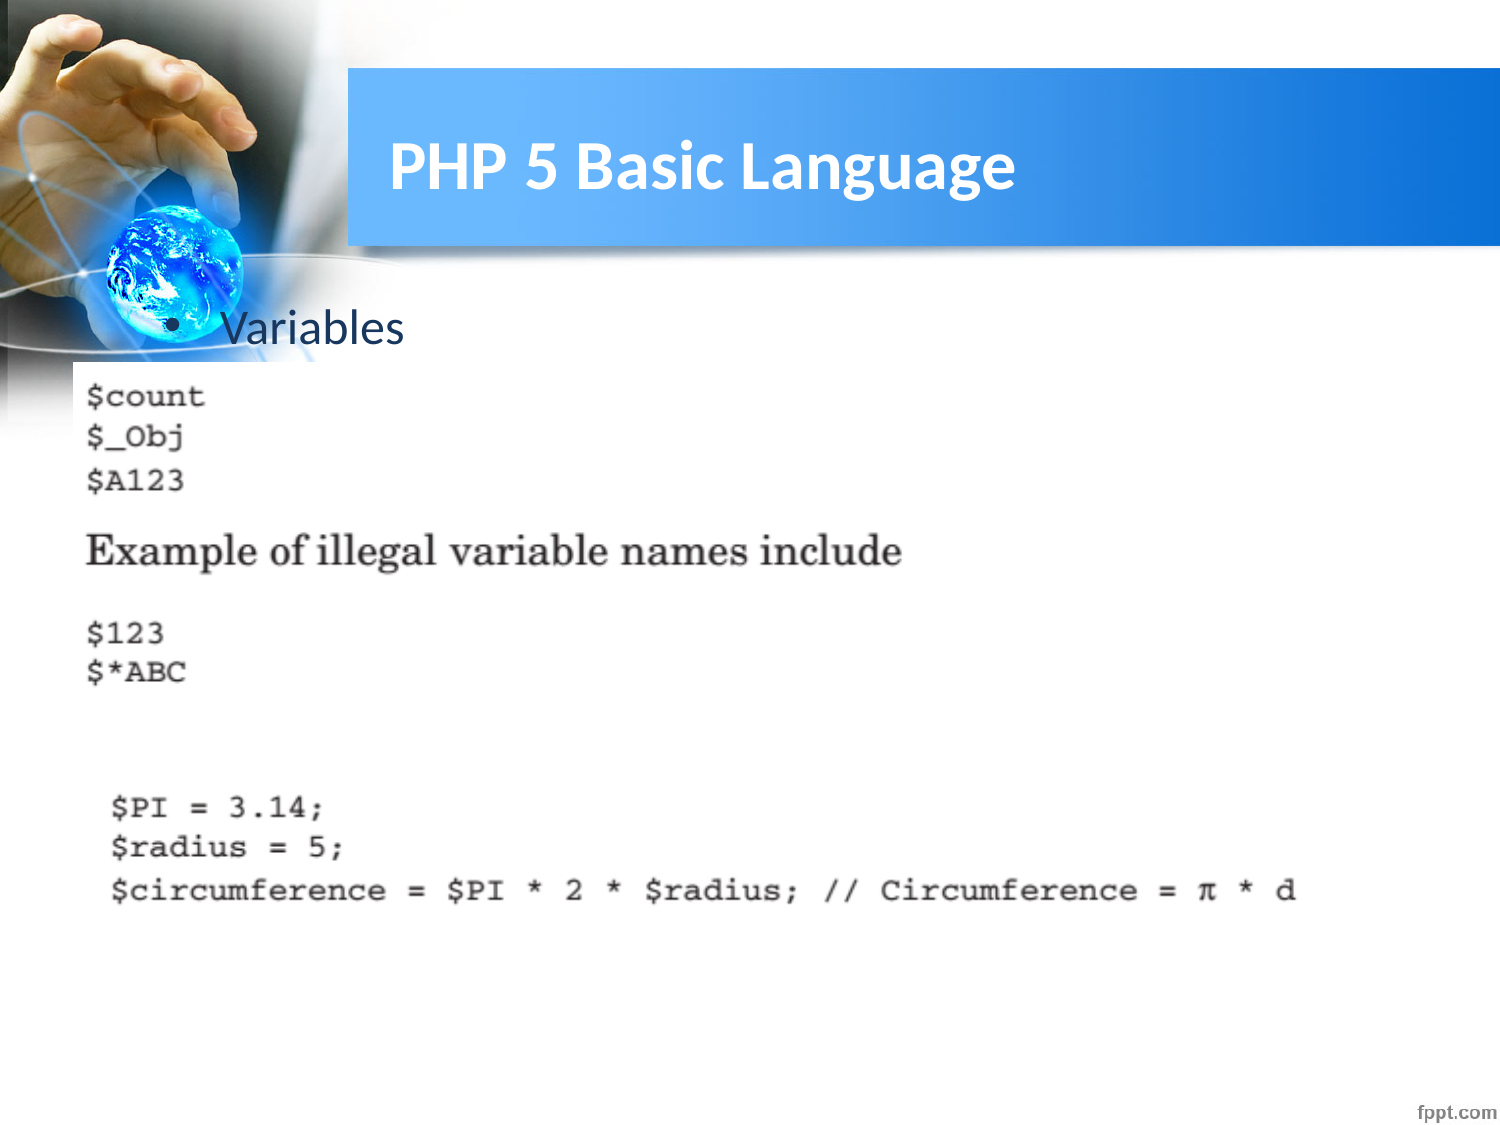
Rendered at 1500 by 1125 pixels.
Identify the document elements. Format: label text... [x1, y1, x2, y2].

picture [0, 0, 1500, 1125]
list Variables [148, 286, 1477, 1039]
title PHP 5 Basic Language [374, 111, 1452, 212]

-*-

* Task objective:
Quote all the records verbatim, dropping any pictures from your copy.

* Expected answer:
Rendered at 1500 by 1125 pixels.
Identify the document elements. Format: label text... [x1, y1, x2, y2].

picture [0, 0, 1500, 1125]
list Variables [148, 286, 1477, 1039]
title PHP 5 Basic Language [374, 111, 1452, 212]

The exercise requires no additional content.